(TRY IT):
The whole of the data must be transcribed exactly.

(INPUT RECORDS):
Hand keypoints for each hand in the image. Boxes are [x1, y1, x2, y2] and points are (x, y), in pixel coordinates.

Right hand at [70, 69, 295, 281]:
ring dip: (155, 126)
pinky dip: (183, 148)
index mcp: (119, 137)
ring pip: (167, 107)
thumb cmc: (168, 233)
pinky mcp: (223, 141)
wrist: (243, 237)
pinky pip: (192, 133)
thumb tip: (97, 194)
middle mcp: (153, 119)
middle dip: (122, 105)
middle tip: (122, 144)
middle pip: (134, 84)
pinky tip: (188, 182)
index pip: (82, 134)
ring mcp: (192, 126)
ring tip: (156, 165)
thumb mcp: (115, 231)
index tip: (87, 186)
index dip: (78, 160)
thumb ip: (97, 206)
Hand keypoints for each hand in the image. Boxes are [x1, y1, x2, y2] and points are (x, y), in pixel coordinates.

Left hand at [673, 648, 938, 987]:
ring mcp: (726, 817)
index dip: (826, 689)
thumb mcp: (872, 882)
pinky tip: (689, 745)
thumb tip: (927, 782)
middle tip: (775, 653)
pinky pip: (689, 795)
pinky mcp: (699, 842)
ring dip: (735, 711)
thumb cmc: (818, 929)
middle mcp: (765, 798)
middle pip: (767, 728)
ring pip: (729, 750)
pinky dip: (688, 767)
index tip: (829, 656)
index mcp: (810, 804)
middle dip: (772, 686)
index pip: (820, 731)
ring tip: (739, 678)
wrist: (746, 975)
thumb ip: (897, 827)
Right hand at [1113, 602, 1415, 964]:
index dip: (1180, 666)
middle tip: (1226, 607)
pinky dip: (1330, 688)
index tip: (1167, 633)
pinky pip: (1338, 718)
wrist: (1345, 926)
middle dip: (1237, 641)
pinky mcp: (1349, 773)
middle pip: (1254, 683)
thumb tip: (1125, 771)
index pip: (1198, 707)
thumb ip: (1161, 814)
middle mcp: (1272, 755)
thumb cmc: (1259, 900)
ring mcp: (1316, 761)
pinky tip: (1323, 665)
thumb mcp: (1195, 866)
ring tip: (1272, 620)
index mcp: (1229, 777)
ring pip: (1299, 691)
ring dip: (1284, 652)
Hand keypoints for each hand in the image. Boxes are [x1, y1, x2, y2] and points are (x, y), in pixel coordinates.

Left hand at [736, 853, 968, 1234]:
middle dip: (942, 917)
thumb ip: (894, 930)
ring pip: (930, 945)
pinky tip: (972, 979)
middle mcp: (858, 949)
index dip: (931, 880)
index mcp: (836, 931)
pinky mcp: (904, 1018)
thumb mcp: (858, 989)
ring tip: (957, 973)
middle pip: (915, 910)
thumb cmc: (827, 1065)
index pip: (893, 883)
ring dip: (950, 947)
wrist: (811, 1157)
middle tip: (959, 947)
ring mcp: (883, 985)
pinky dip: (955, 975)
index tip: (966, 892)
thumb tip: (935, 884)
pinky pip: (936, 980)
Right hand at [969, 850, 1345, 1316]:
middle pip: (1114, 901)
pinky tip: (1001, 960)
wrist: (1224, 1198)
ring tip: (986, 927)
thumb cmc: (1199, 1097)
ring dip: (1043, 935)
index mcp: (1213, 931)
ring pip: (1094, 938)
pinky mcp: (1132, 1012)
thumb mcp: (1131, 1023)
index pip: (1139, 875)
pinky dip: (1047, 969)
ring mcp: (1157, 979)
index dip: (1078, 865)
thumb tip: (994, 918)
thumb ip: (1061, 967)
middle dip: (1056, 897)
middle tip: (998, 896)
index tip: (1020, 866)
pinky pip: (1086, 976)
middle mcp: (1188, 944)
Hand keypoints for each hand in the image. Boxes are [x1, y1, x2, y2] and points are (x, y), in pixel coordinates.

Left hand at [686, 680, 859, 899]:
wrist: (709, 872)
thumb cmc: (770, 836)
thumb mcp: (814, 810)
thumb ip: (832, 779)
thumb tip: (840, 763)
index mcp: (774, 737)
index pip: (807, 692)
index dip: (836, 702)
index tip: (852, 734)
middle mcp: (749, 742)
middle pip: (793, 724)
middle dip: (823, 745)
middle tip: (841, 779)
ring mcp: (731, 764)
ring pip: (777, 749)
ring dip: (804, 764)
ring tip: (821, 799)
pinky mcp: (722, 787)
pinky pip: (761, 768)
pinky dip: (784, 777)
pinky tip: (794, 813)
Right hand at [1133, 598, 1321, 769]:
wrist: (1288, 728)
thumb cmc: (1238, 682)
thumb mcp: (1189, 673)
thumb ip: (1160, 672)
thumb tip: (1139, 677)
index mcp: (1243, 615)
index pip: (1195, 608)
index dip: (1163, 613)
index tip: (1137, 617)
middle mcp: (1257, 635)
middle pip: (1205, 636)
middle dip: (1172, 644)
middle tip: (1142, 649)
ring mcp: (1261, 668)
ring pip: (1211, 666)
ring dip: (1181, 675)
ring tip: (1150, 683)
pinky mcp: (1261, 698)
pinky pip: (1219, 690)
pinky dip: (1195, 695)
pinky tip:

(OUTPUT):
Hand keypoints for each hand in the image. Boxes are [x1, y1, x2, y2] and points are (x, y), in pixel coordinates.

Right hand at [70, 69, 295, 281]:
ring dip: (155, 126)
pinky dip: (183, 148)
index mcp: (119, 137)
ring pip: (167, 107)
thumb cmc: (168, 233)
pinky mcp: (223, 141)
wrist: (243, 237)
pinky pip: (192, 133)
thumb tip: (97, 194)
middle mcp: (153, 119)
middle dip: (122, 105)
middle tip: (122, 144)
middle pip: (134, 84)
pinky tip: (188, 182)
index pip: (82, 134)
ring mcp: (192, 126)
ring tip: (156, 165)
thumb mcp: (115, 231)
index tip: (87, 186)
index dip: (78, 160)
thumb ip: (97, 206)
Hand keypoints for each hand in the image. Boxes are [x1, y1, x2, y2] and points are (x, y), in pixel coordinates.

Left hand at [673, 648, 938, 987]:
ring mcp: (726, 817)
index dip: (826, 689)
thumb mcp: (872, 882)
pinky tip: (689, 745)
thumb tip: (927, 782)
middle tip: (775, 653)
pinky pip: (689, 795)
pinky mcp: (699, 842)
ring dip: (735, 711)
thumb cmc: (818, 929)
middle mcp: (765, 798)
middle pip: (767, 728)
ring pip: (729, 750)
pinky dip: (688, 767)
index tip: (829, 656)
index mcp: (810, 804)
middle dip: (772, 686)
index pip: (820, 731)
ring tip: (739, 678)
wrist: (746, 975)
thumb ip: (897, 827)
Right hand at [1113, 602, 1415, 964]:
index dip: (1180, 666)
middle tip: (1226, 607)
pinky dip: (1330, 688)
index tip: (1167, 633)
pinky pip: (1338, 718)
wrist: (1345, 926)
middle dip: (1237, 641)
pinky mcp: (1349, 773)
middle pip: (1254, 683)
thumb tip: (1125, 771)
index pip: (1198, 707)
thumb ip: (1161, 814)
middle mcp: (1272, 755)
thumb cmc: (1259, 900)
ring mcp: (1316, 761)
pinky tip: (1323, 665)
thumb mcp: (1195, 866)
ring tip: (1272, 620)
index mcp: (1229, 777)
ring pip: (1299, 691)
ring dip: (1284, 652)
Hand keypoints for each hand in the image. Boxes are [x1, y1, x2, y2] and points are (x, y), in pixel coordinates.

Left hand at [736, 853, 968, 1234]:
middle dip: (942, 917)
thumb ip: (894, 930)
ring pip: (930, 945)
pinky tip: (972, 979)
middle mcp: (858, 949)
index dip: (931, 880)
index mcp: (836, 931)
pinky mcp: (904, 1018)
thumb mcp: (858, 989)
ring tip: (957, 973)
middle pip: (915, 910)
thumb cmc: (827, 1065)
index pip: (893, 883)
ring dip: (950, 947)
wrist: (811, 1157)
middle tip: (959, 947)
ring mcp: (883, 985)
pinky dip: (955, 975)
index tip: (966, 892)
thumb tip: (935, 884)
pinky pip: (936, 980)
Right hand at [969, 850, 1345, 1316]:
middle pip: (1114, 901)
pinky tip: (1001, 960)
wrist: (1224, 1198)
ring tip: (986, 927)
thumb cmc: (1199, 1097)
ring dip: (1043, 935)
index mcp: (1213, 931)
ring pip: (1094, 938)
pinky mcp: (1132, 1012)
thumb mcp: (1131, 1023)
index pip: (1139, 875)
pinky dip: (1047, 969)
ring mcp: (1157, 979)
index dip: (1078, 865)
thumb tip: (994, 918)
thumb ip: (1061, 967)
middle dip: (1056, 897)
middle tip: (998, 896)
index tip: (1020, 866)
pinky pip: (1086, 976)
middle mcp: (1188, 944)
Hand keypoints for each hand in the image. Boxes are [x1, y1, x2, y2] and points are (x, y), in pixel coordinates.

Left hand at [686, 680, 859, 899]:
wrist: (709, 872)
thumb cmc: (770, 836)
thumb mcp: (814, 810)
thumb ip: (832, 779)
thumb tip: (840, 763)
index mcp: (774, 737)
index pip: (807, 692)
index dip: (836, 702)
index tip: (852, 734)
middle mcp: (749, 742)
middle pip: (793, 724)
middle dip: (823, 745)
middle tip: (841, 779)
ring mcp: (731, 764)
ring pip: (777, 749)
ring dip: (804, 764)
ring tip: (821, 799)
pinky mcp: (722, 787)
pinky pip: (761, 768)
pinky dip: (784, 777)
pinky tip: (794, 813)
Right hand at [1133, 598, 1321, 769]:
wrist: (1288, 728)
thumb cmc: (1238, 682)
thumb mcp: (1189, 673)
thumb ip: (1160, 672)
thumb tip: (1139, 677)
index mcp: (1243, 615)
index pip: (1195, 608)
index dip: (1163, 613)
index tip: (1137, 617)
middle mcp: (1257, 635)
middle pip: (1205, 636)
middle dip: (1172, 644)
middle tip: (1142, 649)
ring mcp: (1261, 668)
ring pip: (1211, 666)
ring dip: (1181, 675)
ring tip: (1150, 683)
pinky mcp: (1261, 698)
pinky pip: (1219, 690)
pinky dip: (1195, 695)
pinky tip:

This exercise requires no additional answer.